It’s true, Wartzman said, that in the past decade the Arkansas-based company has become a better corporate citizen, improving its environmental record, donating food, and working to reduce drug prices. But it still trails some competitors, including Costco, when it comes to hourly compensation, a critical labor issue in part because many hourly workers in the U.S. lack access to retirement benefits and health insurance. Between 40 and 65 million Americans have trouble making ends meet, Wartzman said.

“America is suffering from a wage crisis, and it’s not just at Walmart,” he said. “Surveys of frontline workers at Disneyland found that more than 10 percent said they had been homeless in the previous two years and one-third couldn’t afford three meals a day.
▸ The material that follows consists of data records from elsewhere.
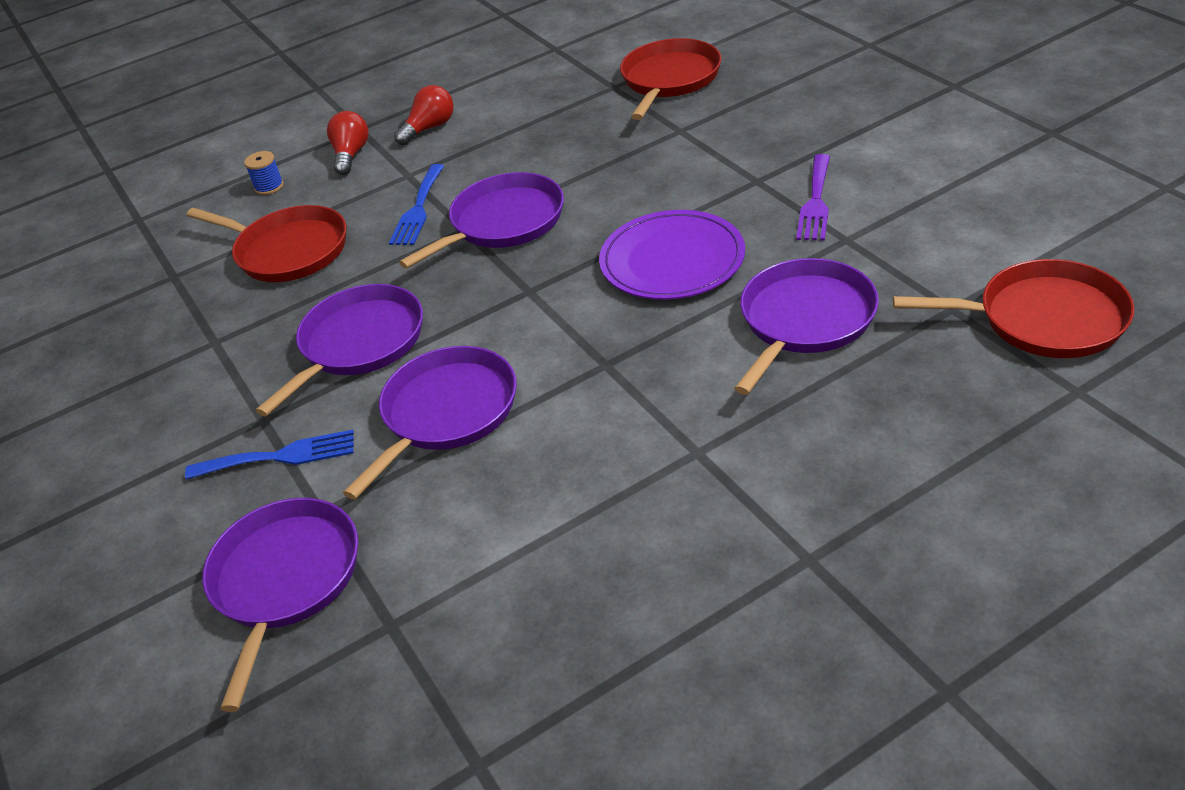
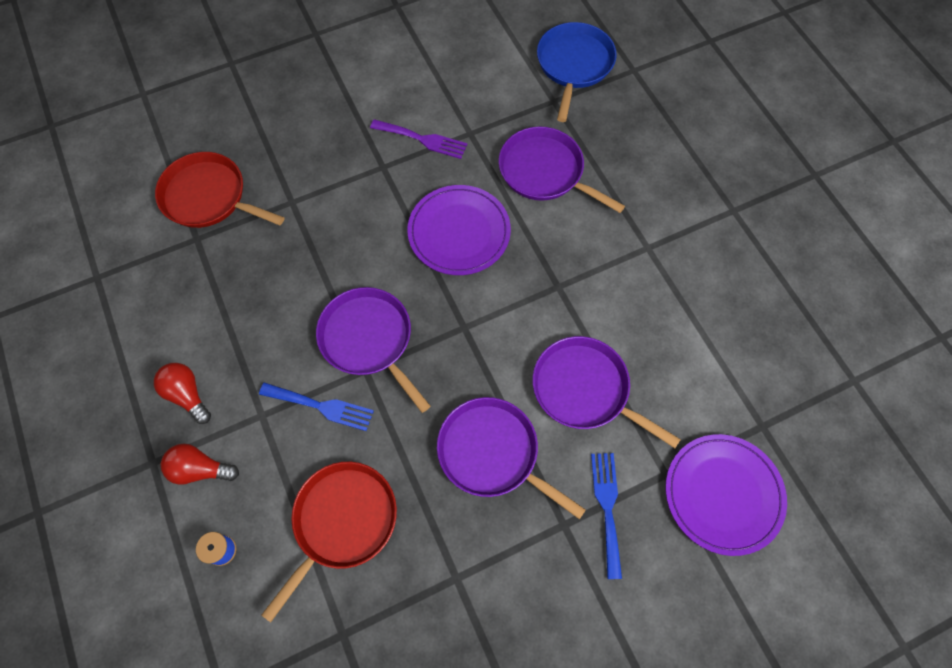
camera: 90 degrees left, 25 degrees up
purple pan [202,498,358,712] -> purple plate [666,434,787,556]
red pan [893,259,1134,358] -> blue pan [537,22,617,122]

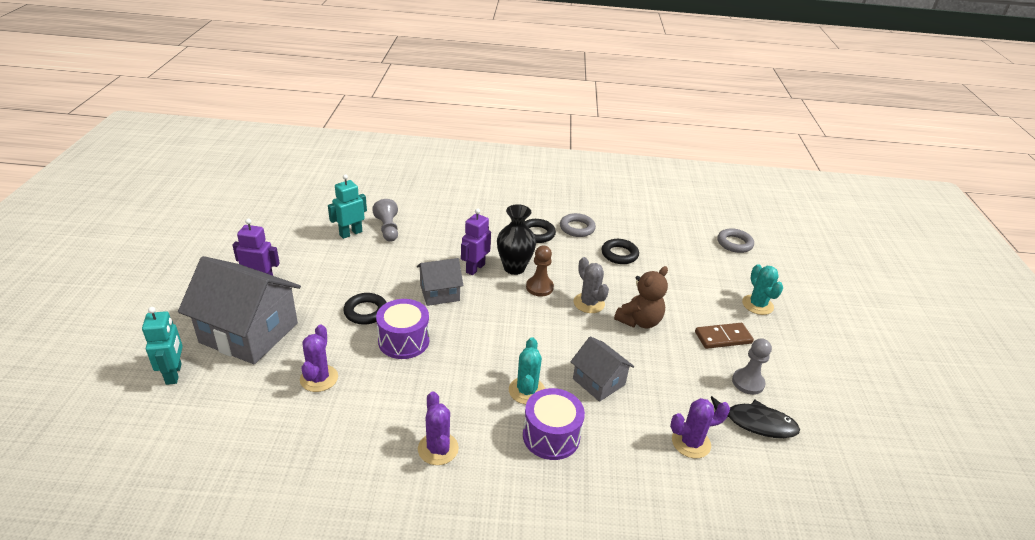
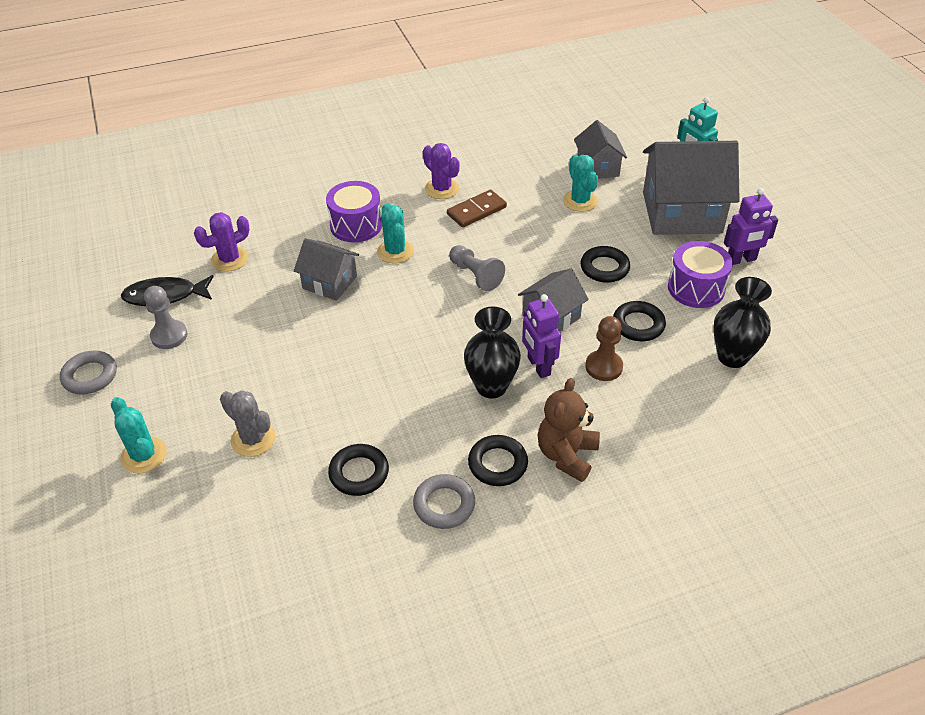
camera: 160 degrees right, 10 degrees up
purple cactus [300,324,338,392] -> turquoise cactus [563,155,598,212]
turquoise robot [328,174,367,239] -> black vase [713,277,772,368]
grey pawn [372,199,398,242] -> grey pawn moved to [449,245,505,291]
purple drum [376,299,429,359] -> purple drum moved to [668,241,733,308]
purple robot [461,208,491,275] -> purple robot turned 150 degrees clockwise [522,294,561,378]
brown pawn [526,246,554,296] -> brown pawn moved to [585,316,623,381]
grey cactus [573,257,609,313] -> grey cactus moved to [220,390,276,457]
brown teddy bear [614,266,668,328] -> brown teddy bear moved to [538,378,600,482]
brown domino [695,323,754,349] -> brown domino moved to [447,190,507,228]
grey ring [717,228,754,253] -> grey ring moved to [60,351,117,395]
none -> grey house [574,120,627,179]
none -> black ring [613,301,666,341]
Two-thirds of Kroger supermarkets [employees] surveyed in 2021 said they weren’t not making enough money to cover their basic expenses.”

Wartzman supports a federally mandated hourly wage of no less than $20, which studies have suggested is the minimum necessary income for most U.S. families. He also called for expanding collective bargaining, buttressing worker protections, and offering affordable health care that is not tied to the workplace.

“Unless there is a government mandate, Walmart and any other company in America will never move far enough or fast enough to provide people with a genuine living wage,” he said. “More than anything, we should require the companies to pay their workers enough to live on.”